◆ Dataset excerpts:
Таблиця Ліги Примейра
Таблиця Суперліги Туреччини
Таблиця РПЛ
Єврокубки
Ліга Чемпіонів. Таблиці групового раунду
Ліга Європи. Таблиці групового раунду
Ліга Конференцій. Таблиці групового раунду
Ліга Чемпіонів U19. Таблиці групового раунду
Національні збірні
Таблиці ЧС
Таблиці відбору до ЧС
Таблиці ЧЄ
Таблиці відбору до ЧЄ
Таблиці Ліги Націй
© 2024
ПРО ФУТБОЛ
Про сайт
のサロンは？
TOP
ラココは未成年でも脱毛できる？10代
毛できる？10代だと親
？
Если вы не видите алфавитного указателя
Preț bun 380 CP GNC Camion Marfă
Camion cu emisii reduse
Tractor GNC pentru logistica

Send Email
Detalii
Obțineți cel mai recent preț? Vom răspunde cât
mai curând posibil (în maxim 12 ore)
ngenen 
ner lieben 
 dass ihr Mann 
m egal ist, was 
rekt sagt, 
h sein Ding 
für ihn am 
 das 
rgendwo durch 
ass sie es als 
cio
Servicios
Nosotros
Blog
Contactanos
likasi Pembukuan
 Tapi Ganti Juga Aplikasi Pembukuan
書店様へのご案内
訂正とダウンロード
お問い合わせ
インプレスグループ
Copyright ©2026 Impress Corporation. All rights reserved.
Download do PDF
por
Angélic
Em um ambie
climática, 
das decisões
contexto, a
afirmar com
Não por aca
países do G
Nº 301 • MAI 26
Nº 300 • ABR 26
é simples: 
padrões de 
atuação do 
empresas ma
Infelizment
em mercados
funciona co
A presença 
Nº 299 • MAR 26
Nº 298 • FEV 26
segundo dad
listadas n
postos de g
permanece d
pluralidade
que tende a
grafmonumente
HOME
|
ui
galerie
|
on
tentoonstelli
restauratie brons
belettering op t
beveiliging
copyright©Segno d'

◆ Your instructions: Retype the entries from the first line through the line containing "Таблиці відбору до ЧЄ", both included, with no changes.

◆ Solution:
Таблиця Ліги Примейра
Таблиця Суперліги Туреччини
Таблиця РПЛ
Єврокубки
Ліга Чемпіонів. Таблиці групового раунду
Ліга Європи. Таблиці групового раунду
Ліга Конференцій. Таблиці групового раунду
Ліга Чемпіонів U19. Таблиці групового раунду
Національні збірні
Таблиці ЧС
Таблиці відбору до ЧС
Таблиці ЧЄ
Таблиці відбору до ЧЄ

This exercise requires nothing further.